Just one more before payday, and then a little vacation. Sometimes he wondered how long he would keep it up. At the beginning he’d thought five years was a long time, but now it had been six—no, almost seven, and still going strong. Living in motels and rent-by-the-week cottages could get to be pretty old after a month. It would be nice to be back in Tucson, where he could relax a little and get the old edge back. Eating in fast-food places and spending half your time traveling wasn’t so good for your body. It had to catch up with you sooner or later.

Denver wasn’t bad this time of year, though. Cold and clear. Later he’d take a walk down Colfax Avenue and see a movie. The plane wouldn’t arrive until tonight, and the press conference would make the eleven o’clock news. For the first day or two the old guy’d be surrounded by reporters and hometown minor-league political hacks anyway. After that, when the rosy glow faded, there’d be time to work something out. Just a matter of seeing your best shot and taking it, like pool.

He turned off the television and walked to the dresser. He leaned over his suitcase and peered at the face in the mirror. A little tired from the plane ride is all. No lines, nothing, he thought. It would be ten years yet before it was the kind of face people remembered.

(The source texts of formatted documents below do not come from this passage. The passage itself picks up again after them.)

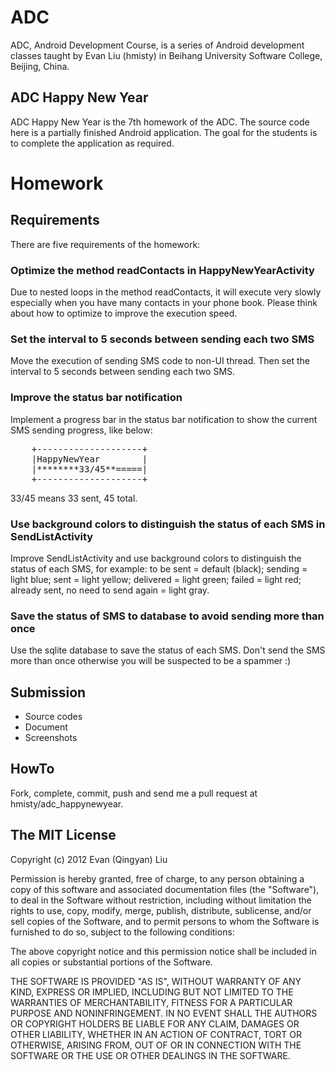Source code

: ADC
===
ADC, Android Development Course, is a series of Android development classes taught by Evan Liu (hmisty) in Beihang University Software College, Beijing, China.

ADC Happy New Year
---
ADC Happy New Year is the 7th homework of the ADC.
The source code here is a partially finished Android application. The goal for the students is to complete the application as required.

Homework
===

Requirements
---
There are five requirements of the homework:

### Optimize the method readContacts in HappyNewYearActivity
Due to nested loops in the method readContacts, it will execute very slowly especially when you have many contacts in your phone book. Please think about how to optimize to improve the execution speed.

### Set the interval to 5 seconds between sending each two SMS
Move the execution of sending SMS code to non-UI thread.
Then set the interval to 5 seconds between sending each two SMS.

### Improve the status bar notification
Implement a progress bar in the status bar notification to show the current SMS sending progress, like below:
<pre>
    +--------------------+
    |HappyNewYear        |
    |********33/45**=====|
    +--------------------+
</pre>
33/45 means 33 sent, 45 total.

### Use background colors to distinguish the status of each SMS in SendListActivity
Improve SendListActivity and use background colors to distinguish the status of each SMS, for example: to be sent = default (black); sending = light blue; sent = light yellow; delivered = light green; failed = light red; already sent, no need to send again = light gray.

### Save the status of SMS to database to avoid sending more than once
Use the sqlite database to save the status of each SMS. Don't send the SMS more than once otherwise you will be suspected to be a spammer :)

Submission
---
  * Source codes
  * Document
  * Screenshots

HowTo
---
Fork, complete, commit, push and send me a pull request at hmisty/adc_happynewyear.

The MIT License
---
Copyright (c) 2012
Evan (Qingyan) Liu

Permission is hereby granted, free of charge, to any person obtaining a copy
of this software and associated documentation files (the "Software"), to deal
in the Software without restriction, including without limitation the rights
to use, copy, modify, merge, publish, distribute, sublicense, and/or sell
copies of the Software, and to permit persons to whom the Software is
furnished to do so, subject to the following conditions:

The above copyright notice and this permission notice shall be included in
all copies or substantial portions of the Software.

THE SOFTWARE IS PROVIDED "AS IS", WITHOUT WARRANTY OF ANY KIND, EXPRESS OR
IMPLIED, INCLUDING BUT NOT LIMITED TO THE WARRANTIES OF MERCHANTABILITY,
FITNESS FOR A PARTICULAR PURPOSE AND NONINFRINGEMENT. IN NO EVENT SHALL THE
AUTHORS OR COPYRIGHT HOLDERS BE LIABLE FOR ANY CLAIM, DAMAGES OR OTHER
LIABILITY, WHETHER IN AN ACTION OF CONTRACT, TORT OR OTHERWISE, ARISING FROM,
OUT OF OR IN CONNECTION WITH THE SOFTWARE OR THE USE OR OTHER DEALINGS IN
THE SOFTWARE.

BRAYER OPENED THE door of his office and beckoned to Elizabeth, who was sitting at her desk glancing at a newspaper. She brought it with her into Brayer’s office.

“Get down to Disbursement and pick up your travel vouchers,” Brayer said. “There’s a plane at eight that’ll get you to L.A. International by ten o’clock Pacific time, and a hop to Ventura that’ll get you in by eleven.”

“Me?”

“Do you see anybody else?”

“But I’m an analyst, remember? Good old Elizabeth? I’m no investigator. I haven’t been out of this office since—”

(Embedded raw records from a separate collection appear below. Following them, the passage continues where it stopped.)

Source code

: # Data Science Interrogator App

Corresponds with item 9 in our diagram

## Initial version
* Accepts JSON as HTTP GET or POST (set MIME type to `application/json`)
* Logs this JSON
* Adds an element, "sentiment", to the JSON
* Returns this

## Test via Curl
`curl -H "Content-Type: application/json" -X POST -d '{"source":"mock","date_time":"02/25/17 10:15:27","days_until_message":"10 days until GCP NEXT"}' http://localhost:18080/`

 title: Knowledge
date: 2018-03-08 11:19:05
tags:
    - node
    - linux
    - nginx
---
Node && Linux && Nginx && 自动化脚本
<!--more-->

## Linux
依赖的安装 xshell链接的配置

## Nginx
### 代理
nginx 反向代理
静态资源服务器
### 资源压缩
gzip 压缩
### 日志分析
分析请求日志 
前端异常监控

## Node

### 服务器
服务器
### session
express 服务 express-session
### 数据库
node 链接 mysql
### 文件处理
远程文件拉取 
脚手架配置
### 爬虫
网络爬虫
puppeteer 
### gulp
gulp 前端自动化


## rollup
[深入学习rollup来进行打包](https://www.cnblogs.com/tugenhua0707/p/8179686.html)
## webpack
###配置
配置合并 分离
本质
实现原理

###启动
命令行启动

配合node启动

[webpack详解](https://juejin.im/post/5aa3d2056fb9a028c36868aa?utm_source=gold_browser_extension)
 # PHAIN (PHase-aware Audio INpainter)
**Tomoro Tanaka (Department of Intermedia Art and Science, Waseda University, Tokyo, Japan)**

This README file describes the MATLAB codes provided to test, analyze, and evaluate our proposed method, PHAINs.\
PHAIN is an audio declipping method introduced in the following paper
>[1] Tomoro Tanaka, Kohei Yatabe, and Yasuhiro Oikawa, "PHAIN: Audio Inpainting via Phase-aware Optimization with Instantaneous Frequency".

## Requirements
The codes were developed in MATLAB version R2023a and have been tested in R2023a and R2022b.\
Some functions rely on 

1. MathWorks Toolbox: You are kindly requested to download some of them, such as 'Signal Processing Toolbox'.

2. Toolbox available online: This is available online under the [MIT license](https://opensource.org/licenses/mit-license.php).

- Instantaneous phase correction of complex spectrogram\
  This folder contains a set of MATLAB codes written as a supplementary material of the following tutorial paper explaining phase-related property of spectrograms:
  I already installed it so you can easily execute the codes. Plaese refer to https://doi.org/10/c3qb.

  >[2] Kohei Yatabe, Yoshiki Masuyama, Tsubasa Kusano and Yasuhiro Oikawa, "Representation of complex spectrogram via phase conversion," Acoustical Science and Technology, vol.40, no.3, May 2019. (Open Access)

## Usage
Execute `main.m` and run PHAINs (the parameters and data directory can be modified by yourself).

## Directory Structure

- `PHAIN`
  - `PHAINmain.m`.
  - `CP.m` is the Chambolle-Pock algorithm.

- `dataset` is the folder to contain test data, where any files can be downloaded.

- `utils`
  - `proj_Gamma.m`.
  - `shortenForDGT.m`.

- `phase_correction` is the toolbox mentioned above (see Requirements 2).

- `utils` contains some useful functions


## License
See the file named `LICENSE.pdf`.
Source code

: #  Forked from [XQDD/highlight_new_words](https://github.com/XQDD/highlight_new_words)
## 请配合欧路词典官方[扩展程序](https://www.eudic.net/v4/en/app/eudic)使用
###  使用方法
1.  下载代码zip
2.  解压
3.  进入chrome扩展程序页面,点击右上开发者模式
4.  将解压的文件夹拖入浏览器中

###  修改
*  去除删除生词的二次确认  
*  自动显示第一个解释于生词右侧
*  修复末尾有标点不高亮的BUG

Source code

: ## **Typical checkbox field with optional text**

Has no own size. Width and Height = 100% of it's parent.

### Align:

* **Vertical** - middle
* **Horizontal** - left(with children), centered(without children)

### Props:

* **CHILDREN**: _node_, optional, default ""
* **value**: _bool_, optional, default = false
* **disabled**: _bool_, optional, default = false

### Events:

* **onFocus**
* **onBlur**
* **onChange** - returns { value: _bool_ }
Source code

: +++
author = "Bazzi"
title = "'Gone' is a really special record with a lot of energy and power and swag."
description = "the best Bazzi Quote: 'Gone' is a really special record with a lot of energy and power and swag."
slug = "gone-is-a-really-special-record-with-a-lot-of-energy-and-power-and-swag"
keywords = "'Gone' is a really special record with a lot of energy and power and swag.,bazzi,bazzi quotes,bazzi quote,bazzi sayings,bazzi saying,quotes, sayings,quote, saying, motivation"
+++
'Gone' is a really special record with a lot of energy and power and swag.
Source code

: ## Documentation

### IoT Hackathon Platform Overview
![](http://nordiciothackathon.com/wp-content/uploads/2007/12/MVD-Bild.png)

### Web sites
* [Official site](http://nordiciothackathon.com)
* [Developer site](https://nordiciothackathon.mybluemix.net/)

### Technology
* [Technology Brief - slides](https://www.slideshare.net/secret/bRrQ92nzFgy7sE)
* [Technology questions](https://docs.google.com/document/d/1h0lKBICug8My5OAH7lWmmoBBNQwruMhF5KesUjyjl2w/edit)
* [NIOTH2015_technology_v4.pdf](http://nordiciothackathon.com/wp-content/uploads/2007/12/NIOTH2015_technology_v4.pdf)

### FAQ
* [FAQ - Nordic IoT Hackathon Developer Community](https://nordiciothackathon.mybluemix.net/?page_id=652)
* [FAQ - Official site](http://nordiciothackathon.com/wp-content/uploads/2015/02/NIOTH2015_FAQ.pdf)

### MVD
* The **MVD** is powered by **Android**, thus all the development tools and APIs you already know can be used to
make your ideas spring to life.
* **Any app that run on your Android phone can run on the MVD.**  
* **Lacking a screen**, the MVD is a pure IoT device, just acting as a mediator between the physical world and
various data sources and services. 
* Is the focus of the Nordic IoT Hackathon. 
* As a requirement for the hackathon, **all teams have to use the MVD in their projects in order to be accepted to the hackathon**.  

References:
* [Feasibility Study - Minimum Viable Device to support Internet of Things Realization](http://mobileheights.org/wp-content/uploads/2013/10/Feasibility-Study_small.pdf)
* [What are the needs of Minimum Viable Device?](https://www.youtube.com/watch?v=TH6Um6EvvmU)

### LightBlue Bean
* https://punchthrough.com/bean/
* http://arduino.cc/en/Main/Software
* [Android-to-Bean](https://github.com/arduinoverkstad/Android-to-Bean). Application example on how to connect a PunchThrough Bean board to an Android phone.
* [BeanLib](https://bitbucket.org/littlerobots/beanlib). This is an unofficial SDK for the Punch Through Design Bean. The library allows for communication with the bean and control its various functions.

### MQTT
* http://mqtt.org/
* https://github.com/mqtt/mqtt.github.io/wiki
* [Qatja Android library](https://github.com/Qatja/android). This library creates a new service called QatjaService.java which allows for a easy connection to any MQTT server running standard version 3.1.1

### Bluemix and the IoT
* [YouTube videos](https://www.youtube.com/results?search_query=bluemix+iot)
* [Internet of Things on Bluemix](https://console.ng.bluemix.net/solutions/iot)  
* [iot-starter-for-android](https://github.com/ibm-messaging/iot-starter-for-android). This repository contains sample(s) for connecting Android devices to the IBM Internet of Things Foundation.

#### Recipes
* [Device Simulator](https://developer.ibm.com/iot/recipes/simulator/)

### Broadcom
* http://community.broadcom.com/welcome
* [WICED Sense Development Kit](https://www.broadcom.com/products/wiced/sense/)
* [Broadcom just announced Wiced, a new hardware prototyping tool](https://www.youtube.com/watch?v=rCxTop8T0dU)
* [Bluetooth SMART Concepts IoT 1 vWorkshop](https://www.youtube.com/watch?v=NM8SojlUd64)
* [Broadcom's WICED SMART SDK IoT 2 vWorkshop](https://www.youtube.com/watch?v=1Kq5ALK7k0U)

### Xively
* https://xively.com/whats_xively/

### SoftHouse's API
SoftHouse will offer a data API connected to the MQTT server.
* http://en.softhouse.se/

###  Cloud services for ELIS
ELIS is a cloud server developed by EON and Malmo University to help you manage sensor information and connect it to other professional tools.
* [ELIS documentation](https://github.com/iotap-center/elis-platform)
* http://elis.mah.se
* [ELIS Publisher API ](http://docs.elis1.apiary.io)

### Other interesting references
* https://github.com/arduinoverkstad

“You’re going, Elizabeth,” he said. “You’ve got the rating and the qualifications. Just because you haven’t done it before doesn’t mean you can’t do it, or if it comes to that, that I can’t order you to. I checked it with Martin Connors. So you’re going.”

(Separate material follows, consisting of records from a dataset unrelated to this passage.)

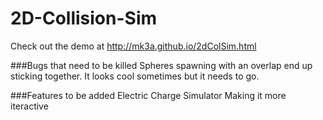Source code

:# 2D-Collision-Sim
Check out the demo at http://mk3a.github.io/2dColSim.html

###Bugs that need to be killed
Spheres spawning with an overlap end up sticking together. It looks cool sometimes but it needs to go.

###Features to be added
Electric Charge Simulator
Making it more iteractive
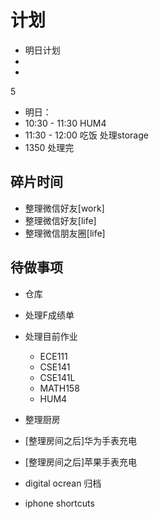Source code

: # 计划

- 明日计划
- 
- 
5
- 明日：
- 10:30 - 11:30 HUM4
- 11:30 - 12:00 吃饭 处理storage
- 1350 处理完


## 碎片时间
- 整理微信好友[work]
- 整理微信好友[life]
- 整理微信朋友圈[life]

## 待做事项
- 仓库
- 处理F成绩单
- 处理目前作业
  - ECE111
  - CSE141
  - CSE141L
  - MATH158
  - HUM4
- 整理厨房

- [整理房间之后]华为手表充电
- [整理房间之后]苹果手表充电
- digital ocrean 归档
- iphone shortcuts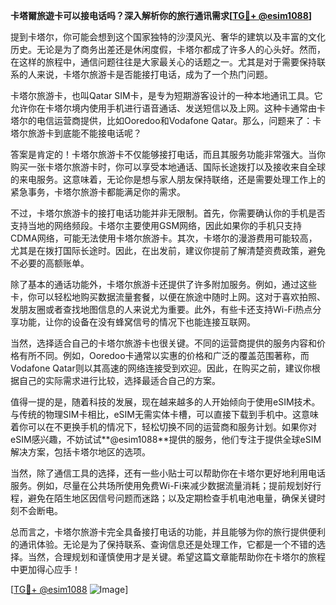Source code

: **卡塔爾旅遊卡可以接电话吗？深入解析你的旅行通讯需求[[TG💪+ @esim1088](https://t.me/s/esim1088)]**

提到卡塔尔，你可能会想到这个国家独特的沙漠风光、奢华的建筑以及丰富的文化历史。无论是为了商务出差还是休闲度假，卡塔尔都成了许多人的心头好。然而，在这样的旅程中，通信问题往往是大家最关心的话题之一。尤其是对于需要保持联系的人来说，卡塔尔旅游卡是否能接打电话，成为了一个热门问题。

卡塔尔旅游卡，也叫Qatar SIM卡，是专为短期游客设计的一种本地通讯工具。它允许你在卡塔尔境内使用手机进行语音通话、发送短信以及上网。这种卡通常由卡塔尔的电信运营商提供，比如Ooredoo和Vodafone Qatar。那么，问题来了：卡塔尔旅游卡到底能不能接电话呢？

答案是肯定的！卡塔尔旅游卡不仅能够接打电话，而且其服务功能非常强大。当你购买一张卡塔尔旅游卡时，你可以享受本地通话、国际长途拨打以及接收来自全球的来电服务。这意味着，无论你是想与家人朋友保持联络，还是需要处理工作上的紧急事务，卡塔尔旅游卡都能满足你的需求。

不过，卡塔尔旅游卡的接打电话功能并非无限制。首先，你需要确认你的手机是否支持当地的网络频段。卡塔尔主要使用GSM网络，因此如果你的手机只支持CDMA网络，可能无法使用卡塔尔旅游卡。其次，卡塔尔的漫游费用可能较高，尤其是在拨打国际长途时。因此，在出发前，建议你提前了解清楚资费政策，避免不必要的高额账单。

除了基本的通话功能外，卡塔尔旅游卡还提供了许多附加服务。例如，通过这些卡，你可以轻松地购买数据流量套餐，以便在旅途中随时上网。这对于喜欢拍照、发朋友圈或者查找地图信息的人来说尤为重要。此外，有些卡还支持Wi-Fi热点分享功能，让你的设备在没有蜂窝信号的情况下也能连接互联网。

当然，选择适合自己的卡塔尔旅游卡也很关键。不同的运营商提供的服务内容和价格有所不同。例如，Ooredoo卡通常以实惠的价格和广泛的覆盖范围著称，而Vodafone Qatar则以其高速的网络连接受到欢迎。因此，在购买之前，建议你根据自己的实际需求进行比较，选择最适合自己的方案。

值得一提的是，随着科技的发展，现在越来越多的人开始倾向于使用eSIM技术。与传统的物理SIM卡相比，eSIM无需实体卡槽，可以直接下载到手机中。这意味着你可以在不更换手机的情况下，轻松切换不同的运营商和服务计划。如果你对eSIM感兴趣，不妨试试**@esim1088**提供的服务，他们专注于提供全球eSIM解决方案，包括卡塔尔地区的选项。

当然，除了通信工具的选择，还有一些小贴士可以帮助你在卡塔尔更好地利用电话服务。例如，尽量在公共场所使用免费Wi-Fi来减少数据流量消耗；提前规划好行程，避免在陌生地区因信号问题而迷路；以及定期检查手机电池电量，确保关键时刻不会断电。

总而言之，卡塔尔旅游卡完全具备接打电话的功能，并且能够为你的旅行提供便利的通讯体验。无论是为了保持联系、查询信息还是处理工作，它都是一个不错的选择。当然，合理规划和谨慎使用才是关键。希望这篇文章能帮助你在卡塔尔的旅程中更加得心应手！

[[TG💪+ @esim1088](https://t.me/s/esim1088) ![Image](https://i.postimg.cc/4NQfJmqS/Snipaste-2025-05-13-00-14-12.png)]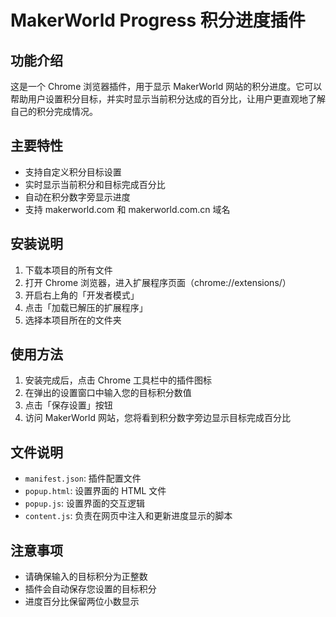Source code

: # MakerWorld Progress 积分进度插件

## 功能介绍

这是一个 Chrome 浏览器插件，用于显示 MakerWorld 网站的积分进度。它可以帮助用户设置积分目标，并实时显示当前积分达成的百分比，让用户更直观地了解自己的积分完成情况。

## 主要特性

-   支持自定义积分目标设置
-   实时显示当前积分和目标完成百分比
-   自动在积分数字旁显示进度
-   支持 makerworld.com 和 makerworld.com.cn 域名

## 安装说明

1. 下载本项目的所有文件
2. 打开 Chrome 浏览器，进入扩展程序页面（chrome://extensions/）
3. 开启右上角的「开发者模式」
4. 点击「加载已解压的扩展程序」
5. 选择本项目所在的文件夹

## 使用方法

1. 安装完成后，点击 Chrome 工具栏中的插件图标
2. 在弹出的设置窗口中输入您的目标积分数值
3. 点击「保存设置」按钮
4. 访问 MakerWorld 网站，您将看到积分数字旁边显示目标完成百分比

## 文件说明

-   `manifest.json`: 插件配置文件
-   `popup.html`: 设置界面的 HTML 文件
-   `popup.js`: 设置界面的交互逻辑
-   `content.js`: 负责在网页中注入和更新进度显示的脚本

## 注意事项

-   请确保输入的目标积分为正整数
-   插件会自动保存您设置的目标积分
-   进度百分比保留两位小数显示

“So the FBI wouldn’t do it?” she smiled slyly.

“Yes, they will. But they’ll only guarantee to let us use Hart for two days. They can pull him back any time after five o’clock Wednesday afternoon. And they’ll only send him if he’s there to investigate explosions, not handle the whole case by himself. Now get down there to your friendly local travel agent in Disbursement so they have some chance of getting you both on that eight-o’clock plane.”

“I’m on my way,” she said, heading for the door. “I hate snow anyway.”